Every hospital has its specialties, its centers of excellence, and a patient population more or less centered around what it does well. Let's say, for example, a referral hospital specializes in transplants. They are in the best position to design a PHR-type system with the features that transplant patients need, and transplant patients will flock there for treatment with or without a PHR.

Say another hospital treats a lot of cystic fibrosis patients. They, too, have an idea of a different set of features that will serve their patient population best, and if they are very good, it is entirely possible that nearly every cystic fibrosis patient in the country will have an account on their patient portal. One only needs to look at primary care facilities such as Kaiser, the VA, and Palo Alto Medical Foundation to see the first hints of how this can work.

If you start out by defining your patient population as "everyone," how are you going to even think about what features are needed most? Most common denominator? Most efficacious numerator? It's a recipe for stasis and mediocrity.

Precisely what problem were they trying to solve? It's easier from an engineering standpoint to define the problem in terms of data. After all, Google's stock and trade as a company is moving and analyzing data in large amounts, so naturally they tackled the health record head-on by building a nearly exact replica of a standard patient summary document and not much else.

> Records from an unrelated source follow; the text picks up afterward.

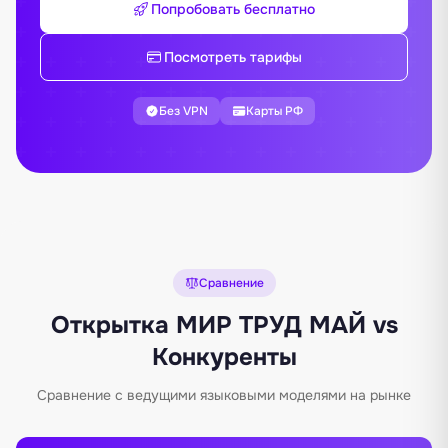
Попробовать бесплатно
Посмотреть тарифы
Без VPN
Карты РФ
Сравнение
Открытка МИР ТРУД МАЙ vs
Конкуренты
Сравнение с ведущими языковыми моделями на рынке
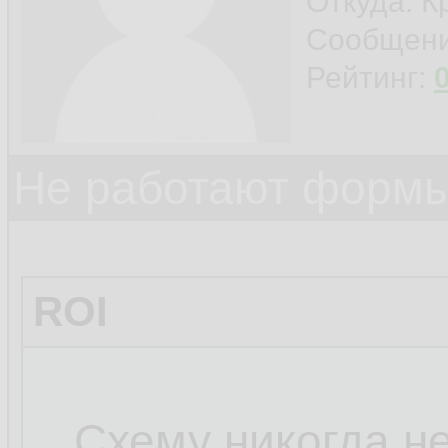
Откуда: К
Сообщен
Рейтинг:
Не работают формы
ROI
...Схему никогда н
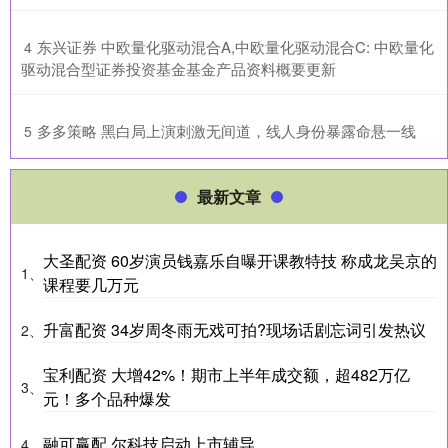
​东兴证券 中欧量化驱动混合A,中欧量化驱动混合C: 中欧量化
4
驱动混合型证券投资基金基金产品资料概要更新
​多多策略 黑白局上演刺激无间道，线人身份暴露命悬一线
5
最新文章
大圣配资 60岁演员钱嘉乐自曝开课教特技 称成龙吴京的
1、
课程要几万元
升富配资 34岁周冬雨无戏可拍?现场话剧忘词引发热议
2、
宝利配资 大增42%！期市上半年成交额，超482万亿
3、
元！多个品种爆发
融可赢配 尔科技启动上市辅导
4、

What we have here is not a health record problem, it's a health visualization problem.

Physician, Heal Thy Computer

It's going to be up to the clinicians to figure out what patients need, and can use, from web technology. If you are a physician and have a great idea, you will have no trouble finding talented engineers to build it for you. Even if you have a lousy idea - like Google Health proved to be - you can see there's no shortage of talent, dedication, and know-how to make it happen.

What we need is something that lets clinicians with good ideas implement them, on their own EHR systems, in small pieces. Up to this point, if you wanted something as simple as a glucose monitoring chart for your diabetes patients, it took a lot of work just to build infrastructure around getting the data from its various sources and loading it into a web application. What if you could devote 90% of development time to data visualization, instead of data plumbing? Then we can let a thousand flowers bloom.

What if, eventually, patient records could aggregate from diverse sources into your system, making your patient portal a place to store, view, and analyze a personal health record for as long as you have patient consent to keep it within your facility? What if the PHR was an entity of pure data, and followed the patient from system to system? As long as you have a primary care facility, would you even need a Google Health?

Engineering is a marvelous and noble profession, but clinicians are coming from the more important - and complicated - side of the equation. I've been programming since I was 12 years old and the most difficult, complicated, incomprehensible system I've ever come across is health care, only to hear a respected, practicing physician look at computer diagrams and say, "I don't know that technical stuff." Yes you do. Healthcare is all technical stuff. Anyone who can understand medicine enough to practice it, can go on to say, "I know what these particular patients need from a medical record." That's who will be driving the technology forward.

Google Health is dead. The PHR is just getting started.